Park Place Entertainment Reports First Quarter 2001 Results Of $0.15 Per Share

Park Place Entertainment Corporation (NYSE: PPE) today reported net income of $45 million, or $0.15 per diluted share, for the quarter ended March 31, 2001 compared to consensus estimates of $0.11 per share and last year’s $52 million, or $0.17 per share. Cash earnings per share (net income before goodwill amortization) for the first quarter were $0.19 versus $0.21 last year.
Earnings before interest, taxes, depreciation and amortization (“EBITDA”) were $315 million in the first quarter of 2001, compared to last year’s $327 mi llion.

The Caesars portfolio of properties continued its strong performance as combined EBITDA for the Caesars portfolio increased 5% to $102 million versus $97 million in the quarter ended March 31, 2000 and combined EBITDA margins increased by 1% to 28% in the first quarter of 2001 versus 27% last year.
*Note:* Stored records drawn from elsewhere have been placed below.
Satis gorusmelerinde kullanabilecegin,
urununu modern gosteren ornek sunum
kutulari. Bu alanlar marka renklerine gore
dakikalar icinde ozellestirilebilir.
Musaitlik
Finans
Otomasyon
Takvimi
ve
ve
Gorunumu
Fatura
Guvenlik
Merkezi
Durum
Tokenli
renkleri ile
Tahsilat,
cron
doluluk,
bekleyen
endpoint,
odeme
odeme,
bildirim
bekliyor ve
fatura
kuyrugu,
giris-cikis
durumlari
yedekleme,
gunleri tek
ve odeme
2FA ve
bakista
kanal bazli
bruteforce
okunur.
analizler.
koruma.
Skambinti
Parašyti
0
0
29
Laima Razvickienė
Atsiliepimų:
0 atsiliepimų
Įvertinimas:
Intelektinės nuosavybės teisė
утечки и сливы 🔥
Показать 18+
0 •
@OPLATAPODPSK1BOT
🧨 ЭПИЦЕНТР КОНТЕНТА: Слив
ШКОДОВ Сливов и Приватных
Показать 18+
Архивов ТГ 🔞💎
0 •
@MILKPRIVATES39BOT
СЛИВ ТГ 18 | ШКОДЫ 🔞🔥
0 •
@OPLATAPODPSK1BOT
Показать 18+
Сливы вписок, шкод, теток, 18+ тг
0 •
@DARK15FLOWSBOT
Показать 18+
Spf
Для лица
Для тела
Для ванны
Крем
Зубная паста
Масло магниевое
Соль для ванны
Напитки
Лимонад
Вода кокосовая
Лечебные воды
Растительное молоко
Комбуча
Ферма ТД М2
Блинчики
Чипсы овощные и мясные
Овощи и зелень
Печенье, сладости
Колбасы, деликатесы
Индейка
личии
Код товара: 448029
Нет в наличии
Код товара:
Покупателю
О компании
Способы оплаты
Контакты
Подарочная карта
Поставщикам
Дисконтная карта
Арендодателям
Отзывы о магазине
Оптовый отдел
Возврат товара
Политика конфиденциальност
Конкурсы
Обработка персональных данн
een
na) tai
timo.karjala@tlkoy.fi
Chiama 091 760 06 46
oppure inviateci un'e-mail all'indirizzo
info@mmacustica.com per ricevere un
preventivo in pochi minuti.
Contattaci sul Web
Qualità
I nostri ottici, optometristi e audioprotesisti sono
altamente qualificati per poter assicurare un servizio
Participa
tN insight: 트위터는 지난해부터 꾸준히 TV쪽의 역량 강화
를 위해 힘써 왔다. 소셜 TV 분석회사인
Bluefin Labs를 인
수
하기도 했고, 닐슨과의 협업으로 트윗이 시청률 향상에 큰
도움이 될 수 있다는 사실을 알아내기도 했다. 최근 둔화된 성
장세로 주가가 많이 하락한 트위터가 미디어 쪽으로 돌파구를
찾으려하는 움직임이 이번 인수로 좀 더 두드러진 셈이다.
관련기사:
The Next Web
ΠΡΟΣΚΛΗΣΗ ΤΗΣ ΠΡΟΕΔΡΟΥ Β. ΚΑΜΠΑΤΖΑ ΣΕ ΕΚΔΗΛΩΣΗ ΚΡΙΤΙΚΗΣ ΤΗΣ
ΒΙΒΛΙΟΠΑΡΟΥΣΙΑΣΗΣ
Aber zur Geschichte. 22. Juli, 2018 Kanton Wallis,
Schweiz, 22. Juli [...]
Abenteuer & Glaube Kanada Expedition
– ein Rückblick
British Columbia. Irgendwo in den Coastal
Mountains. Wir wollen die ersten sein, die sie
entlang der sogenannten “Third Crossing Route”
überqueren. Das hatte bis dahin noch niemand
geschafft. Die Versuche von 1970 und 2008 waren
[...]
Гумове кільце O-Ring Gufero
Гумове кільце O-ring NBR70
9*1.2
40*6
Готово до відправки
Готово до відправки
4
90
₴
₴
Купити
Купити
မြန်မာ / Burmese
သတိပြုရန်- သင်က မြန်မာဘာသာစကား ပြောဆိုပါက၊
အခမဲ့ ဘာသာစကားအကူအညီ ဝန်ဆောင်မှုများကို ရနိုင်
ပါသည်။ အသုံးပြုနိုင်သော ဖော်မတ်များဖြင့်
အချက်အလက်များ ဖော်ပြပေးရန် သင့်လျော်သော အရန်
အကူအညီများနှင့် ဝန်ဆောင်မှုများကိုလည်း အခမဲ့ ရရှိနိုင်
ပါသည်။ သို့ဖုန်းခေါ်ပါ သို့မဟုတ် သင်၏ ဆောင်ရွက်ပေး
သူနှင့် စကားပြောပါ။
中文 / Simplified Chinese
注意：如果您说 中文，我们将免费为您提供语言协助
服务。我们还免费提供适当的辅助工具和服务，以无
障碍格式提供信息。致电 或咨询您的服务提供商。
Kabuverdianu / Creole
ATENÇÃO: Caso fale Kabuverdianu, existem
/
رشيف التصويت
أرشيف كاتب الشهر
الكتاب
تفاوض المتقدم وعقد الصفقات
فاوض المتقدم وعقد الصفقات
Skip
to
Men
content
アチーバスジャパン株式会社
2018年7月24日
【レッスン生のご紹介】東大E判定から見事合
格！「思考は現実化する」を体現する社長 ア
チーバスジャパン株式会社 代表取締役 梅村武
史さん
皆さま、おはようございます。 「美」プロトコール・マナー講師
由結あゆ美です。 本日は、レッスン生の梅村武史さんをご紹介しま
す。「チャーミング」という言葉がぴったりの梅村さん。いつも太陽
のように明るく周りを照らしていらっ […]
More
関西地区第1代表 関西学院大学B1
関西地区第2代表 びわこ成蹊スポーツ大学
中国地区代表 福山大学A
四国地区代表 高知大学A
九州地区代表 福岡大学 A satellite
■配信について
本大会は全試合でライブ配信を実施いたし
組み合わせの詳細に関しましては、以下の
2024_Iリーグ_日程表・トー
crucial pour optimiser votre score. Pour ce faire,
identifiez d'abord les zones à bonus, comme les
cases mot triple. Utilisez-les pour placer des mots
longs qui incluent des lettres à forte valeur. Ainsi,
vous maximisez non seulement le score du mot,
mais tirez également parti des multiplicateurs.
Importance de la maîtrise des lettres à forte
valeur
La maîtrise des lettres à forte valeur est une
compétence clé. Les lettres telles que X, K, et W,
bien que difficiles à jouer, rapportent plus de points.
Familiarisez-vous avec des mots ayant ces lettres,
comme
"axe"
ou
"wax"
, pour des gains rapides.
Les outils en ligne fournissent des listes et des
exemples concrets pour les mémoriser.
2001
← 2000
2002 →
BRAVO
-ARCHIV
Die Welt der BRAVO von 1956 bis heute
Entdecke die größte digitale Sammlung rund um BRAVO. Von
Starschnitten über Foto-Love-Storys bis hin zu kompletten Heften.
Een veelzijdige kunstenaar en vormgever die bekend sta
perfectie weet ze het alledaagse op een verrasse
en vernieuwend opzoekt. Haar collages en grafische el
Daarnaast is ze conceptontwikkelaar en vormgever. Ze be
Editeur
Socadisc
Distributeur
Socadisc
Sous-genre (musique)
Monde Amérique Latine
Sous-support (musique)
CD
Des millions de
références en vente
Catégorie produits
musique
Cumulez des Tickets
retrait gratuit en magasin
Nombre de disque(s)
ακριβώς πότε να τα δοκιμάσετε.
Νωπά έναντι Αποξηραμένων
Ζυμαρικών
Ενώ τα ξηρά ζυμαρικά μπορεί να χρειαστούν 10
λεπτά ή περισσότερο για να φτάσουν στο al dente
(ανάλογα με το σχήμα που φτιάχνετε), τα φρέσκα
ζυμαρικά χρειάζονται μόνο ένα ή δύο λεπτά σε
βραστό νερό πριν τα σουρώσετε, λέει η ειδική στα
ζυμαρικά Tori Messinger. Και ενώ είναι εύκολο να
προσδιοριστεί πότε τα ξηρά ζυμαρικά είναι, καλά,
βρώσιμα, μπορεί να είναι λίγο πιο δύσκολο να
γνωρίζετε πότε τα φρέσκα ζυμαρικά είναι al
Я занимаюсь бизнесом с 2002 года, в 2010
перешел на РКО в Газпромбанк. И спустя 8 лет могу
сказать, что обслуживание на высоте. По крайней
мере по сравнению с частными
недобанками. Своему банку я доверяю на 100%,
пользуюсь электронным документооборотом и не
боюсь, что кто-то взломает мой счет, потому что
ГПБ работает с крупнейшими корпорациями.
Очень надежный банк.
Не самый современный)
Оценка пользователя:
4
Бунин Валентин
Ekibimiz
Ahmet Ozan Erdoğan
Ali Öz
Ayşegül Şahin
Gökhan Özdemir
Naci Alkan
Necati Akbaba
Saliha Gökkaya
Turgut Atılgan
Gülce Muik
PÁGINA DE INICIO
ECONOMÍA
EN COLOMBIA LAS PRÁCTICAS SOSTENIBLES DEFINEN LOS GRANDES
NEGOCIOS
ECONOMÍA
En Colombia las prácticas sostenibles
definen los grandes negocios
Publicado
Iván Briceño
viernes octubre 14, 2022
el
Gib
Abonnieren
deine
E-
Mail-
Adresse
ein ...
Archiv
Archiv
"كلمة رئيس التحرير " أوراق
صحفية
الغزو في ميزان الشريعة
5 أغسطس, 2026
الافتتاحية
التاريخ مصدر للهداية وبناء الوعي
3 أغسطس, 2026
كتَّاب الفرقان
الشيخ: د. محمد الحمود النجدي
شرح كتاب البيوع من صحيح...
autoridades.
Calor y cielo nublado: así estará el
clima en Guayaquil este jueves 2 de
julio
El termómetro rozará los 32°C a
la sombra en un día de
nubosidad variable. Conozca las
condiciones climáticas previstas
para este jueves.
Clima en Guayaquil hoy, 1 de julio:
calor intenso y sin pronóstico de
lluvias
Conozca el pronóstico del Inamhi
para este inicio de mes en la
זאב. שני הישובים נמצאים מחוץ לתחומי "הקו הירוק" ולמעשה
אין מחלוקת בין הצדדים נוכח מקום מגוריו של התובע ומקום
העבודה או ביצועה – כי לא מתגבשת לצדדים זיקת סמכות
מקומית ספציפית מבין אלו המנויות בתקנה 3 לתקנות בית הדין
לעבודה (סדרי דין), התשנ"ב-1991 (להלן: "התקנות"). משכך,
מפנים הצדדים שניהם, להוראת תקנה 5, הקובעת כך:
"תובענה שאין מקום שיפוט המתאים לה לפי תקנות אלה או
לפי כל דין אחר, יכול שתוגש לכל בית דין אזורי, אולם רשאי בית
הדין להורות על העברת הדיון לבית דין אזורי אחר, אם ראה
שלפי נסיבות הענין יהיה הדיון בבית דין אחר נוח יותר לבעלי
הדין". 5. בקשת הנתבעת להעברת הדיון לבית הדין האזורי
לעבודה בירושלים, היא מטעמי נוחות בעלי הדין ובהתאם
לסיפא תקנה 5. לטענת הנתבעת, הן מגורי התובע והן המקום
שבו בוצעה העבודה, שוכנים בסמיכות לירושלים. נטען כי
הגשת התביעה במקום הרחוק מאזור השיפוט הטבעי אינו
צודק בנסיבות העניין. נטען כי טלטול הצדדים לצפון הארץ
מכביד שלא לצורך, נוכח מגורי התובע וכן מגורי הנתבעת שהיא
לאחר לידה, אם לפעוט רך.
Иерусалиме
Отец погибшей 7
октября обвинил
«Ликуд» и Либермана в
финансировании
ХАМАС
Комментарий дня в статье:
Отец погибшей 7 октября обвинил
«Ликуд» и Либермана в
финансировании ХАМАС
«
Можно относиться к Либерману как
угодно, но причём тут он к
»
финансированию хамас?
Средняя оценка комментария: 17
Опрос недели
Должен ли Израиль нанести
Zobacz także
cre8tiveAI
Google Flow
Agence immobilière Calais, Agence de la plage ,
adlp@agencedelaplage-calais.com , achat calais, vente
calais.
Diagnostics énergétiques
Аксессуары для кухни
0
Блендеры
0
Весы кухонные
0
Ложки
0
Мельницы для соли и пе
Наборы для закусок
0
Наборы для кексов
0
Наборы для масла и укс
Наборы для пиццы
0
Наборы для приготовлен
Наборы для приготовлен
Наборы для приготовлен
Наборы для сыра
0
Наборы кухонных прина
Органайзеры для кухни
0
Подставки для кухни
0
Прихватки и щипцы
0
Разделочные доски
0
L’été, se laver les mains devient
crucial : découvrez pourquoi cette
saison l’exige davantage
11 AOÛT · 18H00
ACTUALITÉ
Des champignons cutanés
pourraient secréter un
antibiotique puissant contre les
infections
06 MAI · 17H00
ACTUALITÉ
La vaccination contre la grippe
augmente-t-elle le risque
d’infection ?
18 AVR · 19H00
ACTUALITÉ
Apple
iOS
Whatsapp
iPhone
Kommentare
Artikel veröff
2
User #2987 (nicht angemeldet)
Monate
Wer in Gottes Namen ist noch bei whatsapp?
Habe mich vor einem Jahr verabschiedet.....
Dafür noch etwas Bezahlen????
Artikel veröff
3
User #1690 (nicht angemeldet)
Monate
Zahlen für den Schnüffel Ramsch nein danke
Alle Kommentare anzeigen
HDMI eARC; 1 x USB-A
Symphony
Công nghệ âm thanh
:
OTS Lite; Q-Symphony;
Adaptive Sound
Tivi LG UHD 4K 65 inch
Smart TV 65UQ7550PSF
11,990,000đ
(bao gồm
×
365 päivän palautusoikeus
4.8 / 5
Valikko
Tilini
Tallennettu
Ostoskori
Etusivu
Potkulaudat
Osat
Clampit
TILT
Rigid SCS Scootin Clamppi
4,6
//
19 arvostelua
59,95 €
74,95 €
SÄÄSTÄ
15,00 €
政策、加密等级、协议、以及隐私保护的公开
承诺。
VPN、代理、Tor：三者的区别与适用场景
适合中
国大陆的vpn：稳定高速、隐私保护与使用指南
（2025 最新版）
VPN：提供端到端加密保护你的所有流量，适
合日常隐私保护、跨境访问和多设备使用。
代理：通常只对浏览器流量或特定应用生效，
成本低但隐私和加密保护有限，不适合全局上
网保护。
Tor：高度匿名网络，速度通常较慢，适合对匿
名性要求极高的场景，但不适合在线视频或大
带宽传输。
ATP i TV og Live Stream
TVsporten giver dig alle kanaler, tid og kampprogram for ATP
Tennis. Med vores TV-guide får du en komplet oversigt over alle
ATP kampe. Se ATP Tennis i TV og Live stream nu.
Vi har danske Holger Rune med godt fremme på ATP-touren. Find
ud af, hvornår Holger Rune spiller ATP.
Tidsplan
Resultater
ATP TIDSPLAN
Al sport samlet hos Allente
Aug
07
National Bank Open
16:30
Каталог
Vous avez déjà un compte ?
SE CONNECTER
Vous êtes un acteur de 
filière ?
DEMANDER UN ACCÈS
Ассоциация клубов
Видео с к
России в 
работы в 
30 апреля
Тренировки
The results were primarily due to the successful integration programs that continue to drive incremental property utilization.

“We are very pleased with our first quarter results” said Tom Gallagher, President and CEO. “We continue to produce a significant amount of excess cash flow which we utilize to pay down debt, invest in ROI driven projects and repurchase shares. This cash flow allocation allows us to grow our Company and continue to take market share in the three major gaming markets while shrinking the right side of the balance sheet.”

Highlights from the quarter include:
* Generating $133 million of excess cash flow
* Paying down $78 million in debt

* Investing $43 million in new unit projects


* Repurchasing 1.1 million shares at an average price of $10.45

* Caesars Indiana posting a 36% increase in EBITDA

* Paris/Bally’s Las Vegas posting an increase in EBITDA over last year

* Las Vegas Hilton generating $16 million in EBITDA

* Mississippi Gulf Coast market firming up with flat year over year results

* Atlantic City properties achieving premium same-store revenue increases.

“We exceeded our budgeted expectations and our internal analysis confirms that we would have significantly exceeded last year’s results if we exclude the one-time issues relating to this year’s unfavorable calendar and poor weather in the east,” said Scott LaPorta, Executive Vice President and CFO.